• WORK TASK
Reproduce the data below line for line and unchanged, starting at its first line and ending at the line that contains "于被我牢牢抓在了手里。", with both of those lines included.

• DATASET
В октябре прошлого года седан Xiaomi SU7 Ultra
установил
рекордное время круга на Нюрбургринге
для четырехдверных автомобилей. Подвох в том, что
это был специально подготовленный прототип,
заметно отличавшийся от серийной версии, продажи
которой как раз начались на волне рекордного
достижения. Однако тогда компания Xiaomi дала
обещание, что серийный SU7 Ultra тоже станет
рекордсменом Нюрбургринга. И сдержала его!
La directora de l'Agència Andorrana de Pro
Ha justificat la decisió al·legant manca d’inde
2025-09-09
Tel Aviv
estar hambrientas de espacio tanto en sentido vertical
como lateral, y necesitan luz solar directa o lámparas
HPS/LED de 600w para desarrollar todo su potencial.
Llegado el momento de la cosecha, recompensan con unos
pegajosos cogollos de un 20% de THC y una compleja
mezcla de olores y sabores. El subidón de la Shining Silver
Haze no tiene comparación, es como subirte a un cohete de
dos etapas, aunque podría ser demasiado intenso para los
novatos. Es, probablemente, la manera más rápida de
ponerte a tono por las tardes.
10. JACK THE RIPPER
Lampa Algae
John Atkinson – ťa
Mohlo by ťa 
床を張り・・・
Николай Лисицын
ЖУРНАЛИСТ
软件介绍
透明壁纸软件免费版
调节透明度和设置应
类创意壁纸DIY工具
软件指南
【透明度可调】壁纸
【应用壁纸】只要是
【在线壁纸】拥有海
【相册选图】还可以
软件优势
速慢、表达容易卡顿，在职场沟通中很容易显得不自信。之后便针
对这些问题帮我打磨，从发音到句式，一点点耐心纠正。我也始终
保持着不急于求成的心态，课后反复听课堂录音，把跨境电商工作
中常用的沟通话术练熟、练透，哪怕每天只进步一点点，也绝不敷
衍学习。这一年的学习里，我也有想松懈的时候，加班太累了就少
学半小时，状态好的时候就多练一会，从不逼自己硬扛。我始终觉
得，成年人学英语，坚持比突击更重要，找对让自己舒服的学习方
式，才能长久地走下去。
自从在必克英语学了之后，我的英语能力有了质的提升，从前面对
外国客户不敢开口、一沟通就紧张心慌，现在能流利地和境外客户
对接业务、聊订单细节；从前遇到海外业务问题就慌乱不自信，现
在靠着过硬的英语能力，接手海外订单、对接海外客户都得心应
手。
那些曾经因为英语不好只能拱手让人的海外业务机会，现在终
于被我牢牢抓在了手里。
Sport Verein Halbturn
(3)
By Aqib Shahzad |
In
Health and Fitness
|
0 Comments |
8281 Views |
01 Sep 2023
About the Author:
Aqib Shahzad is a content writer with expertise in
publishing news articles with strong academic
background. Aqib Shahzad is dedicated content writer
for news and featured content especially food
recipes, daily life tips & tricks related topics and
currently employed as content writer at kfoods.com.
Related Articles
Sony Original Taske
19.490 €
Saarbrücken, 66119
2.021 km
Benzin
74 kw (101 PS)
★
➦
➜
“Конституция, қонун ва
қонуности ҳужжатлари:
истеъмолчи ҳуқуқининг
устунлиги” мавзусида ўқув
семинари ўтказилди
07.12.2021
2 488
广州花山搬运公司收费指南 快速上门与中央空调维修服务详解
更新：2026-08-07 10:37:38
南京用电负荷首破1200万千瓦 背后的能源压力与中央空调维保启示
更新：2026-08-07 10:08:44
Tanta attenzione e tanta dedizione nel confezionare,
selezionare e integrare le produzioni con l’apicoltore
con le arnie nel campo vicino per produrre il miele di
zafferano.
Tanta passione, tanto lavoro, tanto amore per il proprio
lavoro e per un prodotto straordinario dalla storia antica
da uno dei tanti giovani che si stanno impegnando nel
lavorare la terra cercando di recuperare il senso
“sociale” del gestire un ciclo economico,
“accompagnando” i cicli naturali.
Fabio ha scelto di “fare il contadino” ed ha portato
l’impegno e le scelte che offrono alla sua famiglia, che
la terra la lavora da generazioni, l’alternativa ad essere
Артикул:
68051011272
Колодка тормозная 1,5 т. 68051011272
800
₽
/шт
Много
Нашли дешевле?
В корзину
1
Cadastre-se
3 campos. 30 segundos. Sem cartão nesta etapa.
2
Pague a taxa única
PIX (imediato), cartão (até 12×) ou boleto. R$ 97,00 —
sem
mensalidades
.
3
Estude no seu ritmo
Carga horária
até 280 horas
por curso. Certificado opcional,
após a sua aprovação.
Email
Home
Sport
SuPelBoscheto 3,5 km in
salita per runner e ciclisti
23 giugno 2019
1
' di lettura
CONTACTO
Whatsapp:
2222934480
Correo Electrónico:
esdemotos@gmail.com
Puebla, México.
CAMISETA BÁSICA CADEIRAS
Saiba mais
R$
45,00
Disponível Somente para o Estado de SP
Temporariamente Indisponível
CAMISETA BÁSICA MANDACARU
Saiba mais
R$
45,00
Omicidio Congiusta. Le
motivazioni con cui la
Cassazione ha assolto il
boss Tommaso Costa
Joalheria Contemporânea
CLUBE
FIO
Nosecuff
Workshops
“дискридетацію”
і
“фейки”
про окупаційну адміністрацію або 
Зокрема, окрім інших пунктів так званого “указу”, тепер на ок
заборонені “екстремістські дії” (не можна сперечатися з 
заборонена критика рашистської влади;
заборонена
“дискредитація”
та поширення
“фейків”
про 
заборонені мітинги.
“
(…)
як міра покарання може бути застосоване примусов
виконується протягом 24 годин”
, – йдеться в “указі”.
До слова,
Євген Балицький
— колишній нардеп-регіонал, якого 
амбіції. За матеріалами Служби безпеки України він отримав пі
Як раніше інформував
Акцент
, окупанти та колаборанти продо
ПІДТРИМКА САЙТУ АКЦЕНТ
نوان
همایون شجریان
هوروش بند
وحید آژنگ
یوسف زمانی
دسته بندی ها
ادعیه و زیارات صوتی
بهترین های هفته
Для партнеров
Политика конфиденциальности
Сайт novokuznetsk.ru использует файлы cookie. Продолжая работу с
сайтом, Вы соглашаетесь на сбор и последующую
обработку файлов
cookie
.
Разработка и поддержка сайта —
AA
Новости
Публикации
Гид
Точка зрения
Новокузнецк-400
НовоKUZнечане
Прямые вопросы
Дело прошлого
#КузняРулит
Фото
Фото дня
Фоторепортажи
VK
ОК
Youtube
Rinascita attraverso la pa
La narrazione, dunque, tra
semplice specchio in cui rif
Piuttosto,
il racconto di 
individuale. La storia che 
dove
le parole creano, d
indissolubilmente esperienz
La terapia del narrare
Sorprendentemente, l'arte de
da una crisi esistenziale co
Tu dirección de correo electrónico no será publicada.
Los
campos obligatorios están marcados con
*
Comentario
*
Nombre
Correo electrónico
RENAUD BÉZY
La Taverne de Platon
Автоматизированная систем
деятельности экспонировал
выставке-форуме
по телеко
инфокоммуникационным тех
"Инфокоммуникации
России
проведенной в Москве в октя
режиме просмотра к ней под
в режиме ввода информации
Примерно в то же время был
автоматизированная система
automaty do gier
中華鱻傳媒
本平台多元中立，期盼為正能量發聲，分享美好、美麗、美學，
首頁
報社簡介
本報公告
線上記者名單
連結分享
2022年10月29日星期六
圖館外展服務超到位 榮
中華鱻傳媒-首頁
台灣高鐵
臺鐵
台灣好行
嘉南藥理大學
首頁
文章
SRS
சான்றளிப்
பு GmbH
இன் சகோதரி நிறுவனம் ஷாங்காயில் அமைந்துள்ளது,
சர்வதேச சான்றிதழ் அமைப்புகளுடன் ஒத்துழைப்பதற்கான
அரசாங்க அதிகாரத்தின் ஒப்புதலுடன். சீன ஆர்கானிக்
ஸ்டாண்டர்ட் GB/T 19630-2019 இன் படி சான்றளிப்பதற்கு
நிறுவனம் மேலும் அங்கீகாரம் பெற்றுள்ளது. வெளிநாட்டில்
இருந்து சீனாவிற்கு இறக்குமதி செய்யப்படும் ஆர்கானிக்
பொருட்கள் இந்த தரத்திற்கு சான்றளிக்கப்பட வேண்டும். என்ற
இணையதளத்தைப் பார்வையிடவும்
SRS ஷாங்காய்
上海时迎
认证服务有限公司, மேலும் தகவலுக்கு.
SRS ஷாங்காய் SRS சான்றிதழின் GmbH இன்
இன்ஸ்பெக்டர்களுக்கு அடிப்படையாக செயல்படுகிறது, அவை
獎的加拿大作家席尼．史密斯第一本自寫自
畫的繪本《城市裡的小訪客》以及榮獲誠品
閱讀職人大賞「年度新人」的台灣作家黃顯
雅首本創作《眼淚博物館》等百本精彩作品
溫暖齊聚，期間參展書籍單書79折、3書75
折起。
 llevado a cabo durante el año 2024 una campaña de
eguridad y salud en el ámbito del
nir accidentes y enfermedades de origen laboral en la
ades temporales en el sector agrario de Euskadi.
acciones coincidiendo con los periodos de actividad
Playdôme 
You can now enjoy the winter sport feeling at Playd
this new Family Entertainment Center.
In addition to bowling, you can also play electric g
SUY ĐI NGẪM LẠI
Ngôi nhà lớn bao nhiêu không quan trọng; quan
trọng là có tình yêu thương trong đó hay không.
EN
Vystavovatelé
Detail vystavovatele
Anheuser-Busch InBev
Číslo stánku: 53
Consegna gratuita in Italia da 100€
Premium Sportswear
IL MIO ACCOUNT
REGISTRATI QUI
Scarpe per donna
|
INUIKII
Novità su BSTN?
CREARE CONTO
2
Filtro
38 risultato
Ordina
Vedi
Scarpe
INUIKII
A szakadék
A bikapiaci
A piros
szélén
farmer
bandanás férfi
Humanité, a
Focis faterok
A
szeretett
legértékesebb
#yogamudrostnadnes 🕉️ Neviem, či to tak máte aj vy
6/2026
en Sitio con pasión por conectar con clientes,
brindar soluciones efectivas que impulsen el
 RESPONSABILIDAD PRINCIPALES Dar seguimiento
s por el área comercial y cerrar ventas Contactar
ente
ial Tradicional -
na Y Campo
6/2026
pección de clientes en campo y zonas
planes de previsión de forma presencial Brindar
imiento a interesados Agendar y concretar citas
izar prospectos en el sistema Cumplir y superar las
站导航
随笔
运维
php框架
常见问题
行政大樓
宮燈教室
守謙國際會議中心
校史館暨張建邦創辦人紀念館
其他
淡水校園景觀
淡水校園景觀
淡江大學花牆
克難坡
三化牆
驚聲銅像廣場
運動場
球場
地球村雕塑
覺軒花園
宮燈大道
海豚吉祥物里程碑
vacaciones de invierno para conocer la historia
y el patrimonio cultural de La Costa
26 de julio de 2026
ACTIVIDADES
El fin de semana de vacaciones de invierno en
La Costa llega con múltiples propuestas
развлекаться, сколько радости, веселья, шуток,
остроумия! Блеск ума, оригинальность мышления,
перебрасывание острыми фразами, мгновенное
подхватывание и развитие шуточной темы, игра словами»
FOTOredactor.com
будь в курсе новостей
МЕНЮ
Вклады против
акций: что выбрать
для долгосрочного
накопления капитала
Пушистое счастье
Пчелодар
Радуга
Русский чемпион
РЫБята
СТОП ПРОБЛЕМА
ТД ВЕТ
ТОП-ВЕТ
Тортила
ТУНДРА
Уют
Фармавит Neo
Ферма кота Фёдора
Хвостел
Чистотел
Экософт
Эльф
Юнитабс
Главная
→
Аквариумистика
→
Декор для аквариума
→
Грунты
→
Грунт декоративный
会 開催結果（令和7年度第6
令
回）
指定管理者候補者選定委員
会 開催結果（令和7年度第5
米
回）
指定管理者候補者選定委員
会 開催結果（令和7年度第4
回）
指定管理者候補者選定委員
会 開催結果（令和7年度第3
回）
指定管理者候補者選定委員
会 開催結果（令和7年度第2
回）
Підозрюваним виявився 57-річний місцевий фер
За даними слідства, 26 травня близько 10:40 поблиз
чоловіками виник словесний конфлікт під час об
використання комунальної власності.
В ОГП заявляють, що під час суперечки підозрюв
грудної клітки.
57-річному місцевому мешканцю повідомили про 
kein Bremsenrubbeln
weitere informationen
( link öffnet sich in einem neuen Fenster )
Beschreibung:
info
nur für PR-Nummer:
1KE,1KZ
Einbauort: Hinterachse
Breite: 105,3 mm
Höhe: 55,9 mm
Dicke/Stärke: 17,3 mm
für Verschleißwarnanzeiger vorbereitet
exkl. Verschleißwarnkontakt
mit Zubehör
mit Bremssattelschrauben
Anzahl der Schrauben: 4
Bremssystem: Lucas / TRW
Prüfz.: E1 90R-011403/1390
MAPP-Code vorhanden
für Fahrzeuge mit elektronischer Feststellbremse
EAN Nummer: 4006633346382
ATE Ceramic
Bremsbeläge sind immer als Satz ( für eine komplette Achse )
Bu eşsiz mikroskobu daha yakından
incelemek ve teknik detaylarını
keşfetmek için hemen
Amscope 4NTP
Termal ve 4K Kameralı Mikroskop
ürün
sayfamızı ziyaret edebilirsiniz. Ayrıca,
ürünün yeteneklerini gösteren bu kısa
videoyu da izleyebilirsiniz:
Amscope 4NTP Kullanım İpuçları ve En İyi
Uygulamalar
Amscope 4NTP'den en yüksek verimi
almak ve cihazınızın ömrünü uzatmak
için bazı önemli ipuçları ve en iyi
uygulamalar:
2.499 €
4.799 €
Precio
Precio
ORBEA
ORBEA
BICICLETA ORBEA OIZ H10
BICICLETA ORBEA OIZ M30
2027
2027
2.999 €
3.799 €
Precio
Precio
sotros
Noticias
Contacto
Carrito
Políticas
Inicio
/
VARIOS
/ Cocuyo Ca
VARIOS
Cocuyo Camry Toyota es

• EXERCISE RESULT
В октябре прошлого года седан Xiaomi SU7 Ultra
установил
рекордное время круга на Нюрбургринге
для четырехдверных автомобилей. Подвох в том, что
это был специально подготовленный прототип,
заметно отличавшийся от серийной версии, продажи
которой как раз начались на волне рекордного
достижения. Однако тогда компания Xiaomi дала
обещание, что серийный SU7 Ultra тоже станет
рекордсменом Нюрбургринга. И сдержала его!
La directora de l'Agència Andorrana de Pro
Ha justificat la decisió al·legant manca d’inde
2025-09-09
Tel Aviv
estar hambrientas de espacio tanto en sentido vertical
como lateral, y necesitan luz solar directa o lámparas
HPS/LED de 600w para desarrollar todo su potencial.
Llegado el momento de la cosecha, recompensan con unos
pegajosos cogollos de un 20% de THC y una compleja
mezcla de olores y sabores. El subidón de la Shining Silver
Haze no tiene comparación, es como subirte a un cohete de
dos etapas, aunque podría ser demasiado intenso para los
novatos. Es, probablemente, la manera más rápida de
ponerte a tono por las tardes.
10. JACK THE RIPPER
Lampa Algae
John Atkinson – ťa
Mohlo by ťa 
床を張り・・・
Николай Лисицын
ЖУРНАЛИСТ
软件介绍
透明壁纸软件免费版
调节透明度和设置应
类创意壁纸DIY工具
软件指南
【透明度可调】壁纸
【应用壁纸】只要是
【在线壁纸】拥有海
【相册选图】还可以
软件优势
速慢、表达容易卡顿，在职场沟通中很容易显得不自信。之后便针
对这些问题帮我打磨，从发音到句式，一点点耐心纠正。我也始终
保持着不急于求成的心态，课后反复听课堂录音，把跨境电商工作
中常用的沟通话术练熟、练透，哪怕每天只进步一点点，也绝不敷
衍学习。这一年的学习里，我也有想松懈的时候，加班太累了就少
学半小时，状态好的时候就多练一会，从不逼自己硬扛。我始终觉
得，成年人学英语，坚持比突击更重要，找对让自己舒服的学习方
式，才能长久地走下去。
自从在必克英语学了之后，我的英语能力有了质的提升，从前面对
外国客户不敢开口、一沟通就紧张心慌，现在能流利地和境外客户
对接业务、聊订单细节；从前遇到海外业务问题就慌乱不自信，现
在靠着过硬的英语能力，接手海外订单、对接海外客户都得心应
手。
那些曾经因为英语不好只能拱手让人的海外业务机会，现在终
于被我牢牢抓在了手里。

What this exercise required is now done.